Goldman Sachs suspende trabalhos para IPO no grupo chinês HNA

O banco de investimento decidiu interromper os trabalhos que estavam a ser desenvolvidos no âmbito de uma possível abertura do capital da Pactera, uma unidade do conglomerado chinês HNA que detém igualmente uma participação indirecta na TAP.
Goldman Sachs suspende trabalhos para IPO no grupo chinês HNA
Reuters
Negócios 06 de setembro de 2017 às 15:31

O banco de investimento norte-americano Goldman Sachs decidiu interromper o processo que tinha em curso, no qual estava a ser trabalhada uma abertura do capital, nos Estados Unidos, da Pactera, uma das unidades da esfera do conglomerado chinês HNA (que tem uma participação indirecta na TAP), avançaram quatro fontes à Reuters.

O Goldman Sachs decidiu adiar, pelo menos por agora, o processo para listar a empresa uma vez que o negócio não cumpre as exigências internas de due diligence, acrescentou uma fonte à agência de notícias.

De acordo com o Financial Times, o Goldman Sachs deu início às avaliações internas de due diligence no mês passada, depois de receber o mandato para gerir uma ronda de financiamento que poderia levar a um IPO.

O grupo chinês está presente na TAP através da Azul, companhia de aviação brasileira detida por David Neeleman, accionista do consórcio Atlantic Gateway, que controla 45% a TAP. Através da Azul o HNA subscreveu obrigações convertíveis da transportadora portuguesa.


HNA com presença em aeroportos internacionais

Em Agosto, foi noticiado que a comprou de uma participação no aeroporto de Frankfurt-Hahn, na Alemanha.
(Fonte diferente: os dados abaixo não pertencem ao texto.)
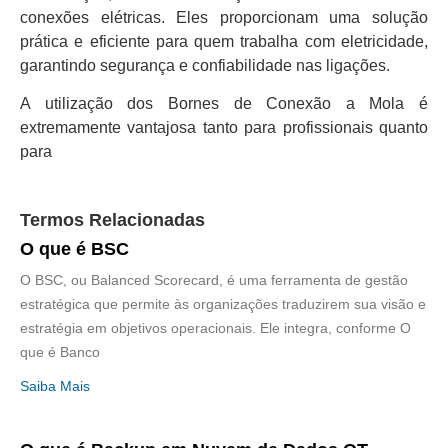
conexões elétricas. Eles proporcionam uma solução
prática e eficiente para quem trabalha com eletricidade,
garantindo segurança e confiabilidade nas ligações.
A utilização dos Bornes de Conexão a Mola é
extremamente vantajosa tanto para profissionais quanto
para
Termos Relacionadas
O que é BSC
O BSC, ou Balanced Scorecard, é uma ferramenta de gestão
estratégica que permite às organizações traduzirem sua visão e
estratégia em objetivos operacionais. Ele integra, conforme O
que é Banco
Saiba Mais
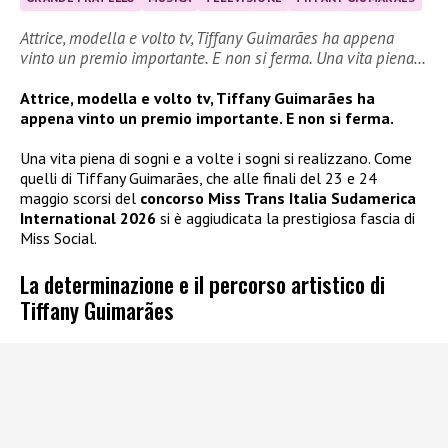
Attrice, modella e volto tv, Tiffany Guimarães ha appena
vinto un premio importante. E non si ferma. Una vita piena…
Attrice, modella e volto tv, Tiffany Guimarães ha
appena vinto un premio importante. E non si ferma.
Una vita piena di sogni e a volte i sogni si realizzano. Come
quelli di Tiffany Guimarães, che alle finali del 23 e 24
maggio scorsi del
concorso Miss Trans Italia Sudamerica
International 2026
si è aggiudicata la prestigiosa fascia di
Miss Social.
La determinazione e il percorso artistico di
Tiffany Guimarães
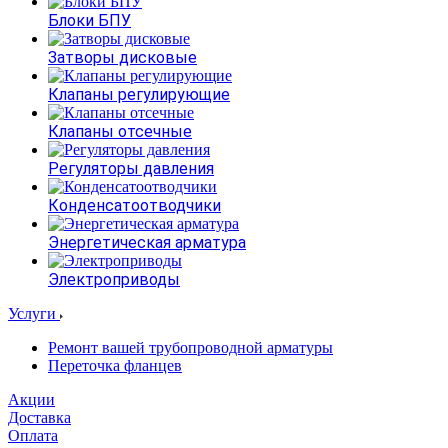
Блоки БПУ
Затворы дисковые
Клапаны регулирующие
Клапаны отсечные
Регуляторы давления
Конденсатоотводчики
Энергетическая арматура
Электроприводы
Услуги
Ремонт вашей трубопроводной арматуры
Переточка фланцев
Акции
Доставка
Оплата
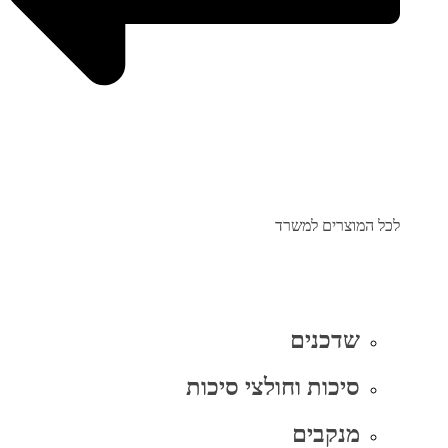
לכל המוצרים למשרד
שדכנים
סיכות וחולצי סיכות
מנקבים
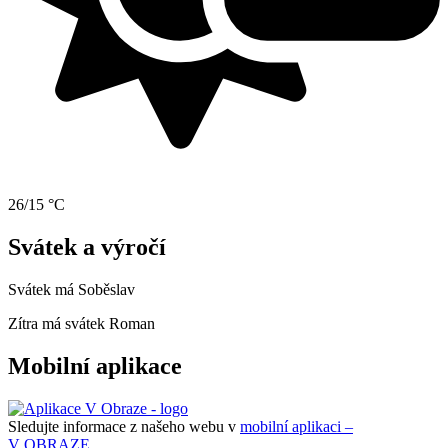
26/15 °C
Svátek a výročí
Svátek má
Soběslav
Zítra má svátek
Roman
Mobilní aplikace
Sledujte informace z našeho webu v
mobilní aplikaci –
V OBRAZE.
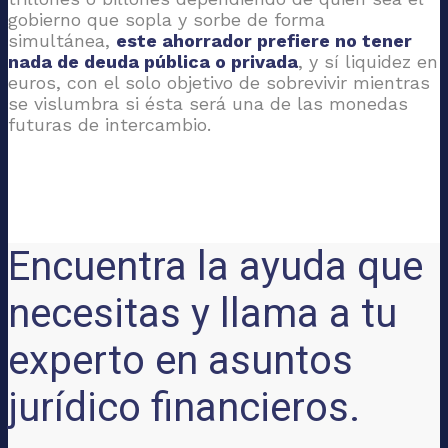
gobierno que sopla y sorbe de forma
simultánea,
este ahorrador prefiere no tener
nada de deuda pública o privada
, y sí liquidez en
euros, con el solo objetivo de sobrevivir mientras
se vislumbra si ésta será una de las monedas
futuras de intercambio.
Encuentra la ayuda que
necesitas y llama a tu
experto en asuntos
jurídico financieros.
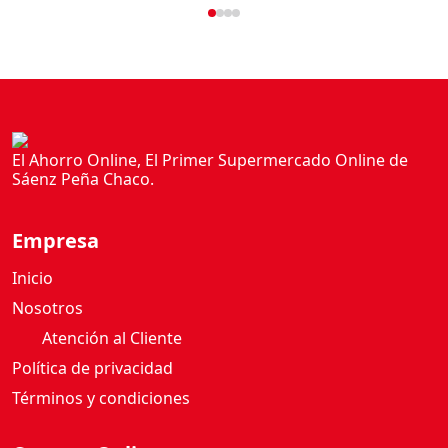
El Ahorro Online, El Primer Supermercado Online de
Sáenz Peña Chaco.
Empresa
Inicio
Nosotros
Atención al Cliente
Política de privacidad
Términos y condiciones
Por 82,5% do negócio, pagou 15 milhões de euros.


O negócio decorreu depois de os reguladores chineses terem apertado o cerco às operações de compra de grandes grupos do país no resto do mundo, como a HNA ou a Fosun, esta última dona da Fidelidade e da Luz Saúde.

Em Julho, um dos ramos do grupo HNA já tinha comprado uma participação no aeroporto internacional do Rio de Janeiro por cerca de 19 milhões de dólares. É uma pequena fatia dos mais de 40 mil milhões já gastos nos últimos dois anos em compras.